Calicheamicin γ1 is a naturally occurring antibiotic and one of the most potent cellular toxins known (Figure 8.19). A single molecule of calicheamicin γ1, after entering a cell and cleaving a covalent bond in DNA, is capable of causing cell death. How is this possible? In Chapter 6 we have seen how some electrophilic chemotherapy drugs alkylate and cross-link strands of DNA. In contrast, calicheamicin causes breaks in the DNA strand employing a radical-mediated reaction. In a series of choreographed events, calicheamicin first binds to DNA and is then reduced and undergoes multiple structural rearrangements leading to a diradical species that attacks DNA. In this case study we will discuss some of the key reactions involved in this process.
Figure 8.19 Structure of calicheamicin γ1.
The chemical structure of calicheamicin is remarkable and reflects the complexity of its mechanism of action. The highly substituted aryl ring and four sugars in the molecule are mainly responsible for specificity in binding of the molecule to the minor grove of DNA. The highly unsaturated enediyne function (an alkene flanked by two alkynes) is the “warhead” of calicheamicin, a chemical precursor to the diradical species that will ultimately do irreversible damage to DNA. If the enediyne is the warhead, then the three sulfur atoms and the electrophilic Michael acceptor together comprise a “trigger” that must be pulled to unleash the warhead.
After binding in the minor groove of DNA, a disulfide bond in calicheamicin is reduced in an enzymatic process to yield a nucleophilic thiol side chain (Figure 8.20). The thiol undergoes intramolecular Michael addition to the cyclohexenone ring that is part of the bridged bicyclic ring system. An important consequence of this Michael reaction is that the two alkynes of the enediyne are brought slightly closer together in space. This in turn leads to an electrocyclization reaction (Bergman cyclization) that produces an aryl diradical intermediate.
Figure 8.20 Reaction sequence leading to activation of the calicheamicin enediyne and Bergman cyclization to produce an aryl diradical intermediate. For clarity, the sugar moiety is not shown.
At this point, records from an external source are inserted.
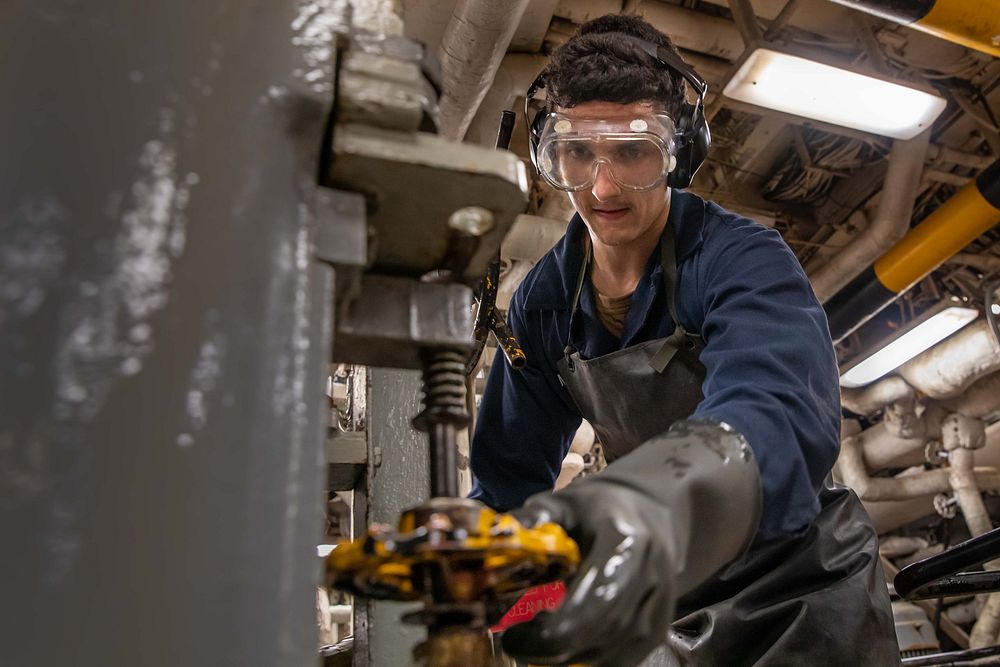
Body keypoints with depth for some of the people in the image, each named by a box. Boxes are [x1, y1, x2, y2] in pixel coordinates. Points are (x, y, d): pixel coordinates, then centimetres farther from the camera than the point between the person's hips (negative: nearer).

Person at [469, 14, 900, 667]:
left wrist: (659, 503, -64)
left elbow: (778, 412, -43)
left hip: (797, 593, -4)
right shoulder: (543, 300, -6)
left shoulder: (744, 259, -22)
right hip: (666, 598, 5)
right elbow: (509, 477, -2)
The aryl diradical is the species that abstracts a hydrogen atom from the backbone of DNA. This can happen at various sites, one of which is the 5′ carbon directly adjacent to phosphate in the DNA backbone (Figure 8.21). Once generated, the 5′ carbon radical reacts with oxygen to form a peroxy radical and, after abstracting a hydrogen atom, a hydroperoxide intermediate. Note that these steps are similar to the propagation steps involved in the oxidation of linoleic acid (Figure 8.12). The DNA strand is broken via breakdown of the 5′ hydroperoxide acetal, with phosphate serving as the (excellent) leaving group. This is but one mechanism by which the calicheamicin diradical can cleave DNA; strand breaks can also occur following hydrogen abstraction from the 1′, 3′, or 4′ carbons. In each case the cell is unable to repair the strand breaks and this leads to cell death.
Figure 8.21 The radical-mediated cleavage of DNA, initiated by reaction with the activated, diradical form of calicheamicin (the letter B represents the nucleoside bases of the DNA strand).
These potent cell-killing effects generated interest in using calicheamicin γ1 to treat cancer. Not surprisingly, the compound was found to exhibit little selectivity between cancer cells and normal cells. However, by attaching calicheamicin γ1 to an antibody that specifically binds leukemia cells, the antibody-drug conjugate (ADC) Mylotarg was produced. Mylotarg was used from 2000 to 2010, but concerns over its safety and efficacy led to its voluntary withdrawal from the U.S. market in 2010. Nonetheless, ADC therapies continue to attract great interest in oncology, with ~40 agents in clinical trials as of May 2015.